In the weeks before beginning usability testing, we contacted three speech rehabilitation centers in central Buenos Aires, two of which replied they had eligible candidates and would participate in the testing. The first is Ciren (Centro Integral de Rehabilitación y Educación Neurológica), and the second Eipan (Equipo Interdisciplinario para la Atención del Niño con Alteraciones del Desarrollo). Both centers provide speech therapy, among other services, and work with children with a number of different diagnosis, including a large number with cerebral palsy and neurodevelopmental delay.


User testing – weeks 1 and 2

We began the first visits to the centers during the first week of August, meeting the professionals, explaining the goal of the testing, providing further information regarding Cboard and answering any possible questions they had. August 6th we began user testing. The 10 patients we have seen in the first two weeks are between 4 and 22 years old, most of them with cerebral palsy, and one with neurodevelopmental delay.

The first patient, a 4 year old with neurodevelopmental delay, was able to recognize the symbols clearly, and able to recognize folders and the general format of Cboard. The patient is able to speak, but has issues with focusing and overstimulation. Cboard would be an option for this patient, but would need to be edited in order to provide less so the patient can focus and formulate an idea.
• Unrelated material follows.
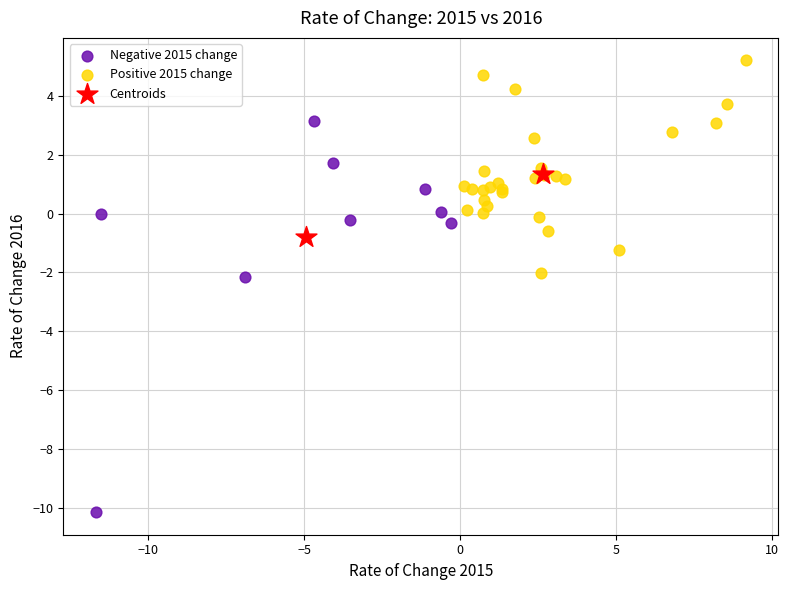

What are all the series names shown in the legend?

Negative 2015 change, Positive 2015 change, Centroids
Among the other patients, Cboard seemed like a good fit for a few of the older patients. One in particular stood out as a great candidate, a 22 year old with cerebral palsy, and previous to the testing had no experience with assistive augmentative communication (AAC). She has limited use of her hands and arms, but was able to use Cboard on a tablet. She was able to navigate, express her needs (was able to clearly express she was hungry and wanted to eat cake), as well as quickly understood how to go back, what the categories meant, and even expressed she enjoyed using Cboard. What was noted from her testing was that it would have been helpful for her if the ‘back’ button was larger, and the ‘family’ folder was confusing in that she did not understand the pictograms used to represent family members.


The overall positive feedback was that the pictograms are clear and understandable for the most part, and most understood the format and quickly knew how the application worked without too much explanation. The patients also enjoyed Cboard, and saw it as a game. Many of the younger patients (ages 4-6) enjoyed using the application to communicate what toy they wanted, and then get to play with the toy itself before continuing with Cboard (for example, pressing the pictogram of a ball and then getting handed a ball).

On the other hand, we have received a number to useful suggestions from the testing to work on:

  • Color schemes: to make sure the color scheme, particularly within the ‘animal’ folder is clear and allows patients to differentiate between animals.
  • Size settings: add an option within settings that would allow to enlarge pictograms, ‘back’ button, ‘erase’ and ‘backspace’ buttons.
  • Print letters: to make the print all uppercase writing rather that lowercase.
  • Folders: Add an ‘actions and verbs’ folder (and include ‘listen to music’, ‘dancing’, ‘singing’).
  • Copy and Paste pictograms: add an option to copy and past pictograms in order to be able to use the same one in many different locations.
  • Overall format: The speech therapists suggested it would be helpful and help the fluidity of the app to add a button to go straight back home and not have to press the back button many times in order to reach the home page.

Plan for the next weeks

For the next weeks we have scheduled visits to both Centers with patients to continue testing Cboard (some of those already seen and some new patients). Most patient feedback has been uploaded to qtrial, where we’ll be able to have a broader picture of the overall feedback from patients. For some, a second session will be needed because the first was simply not enough to assess whether they understood Cboard or not. With many of the patients, Cboard was overwhelming due to the amount of pictograms displayed, but the aim within the next two weeks is to test the patients again, but edit their specific accounts to their personal needs.

We also plan on working with the speech therapists to see how to continue working on Cboard, and more specifically, how they would like the application to be. A few of them mentioned they would like to create within their accounts different folders with their patient’s names’ so that during their sessions, they can easily access these personalized tools.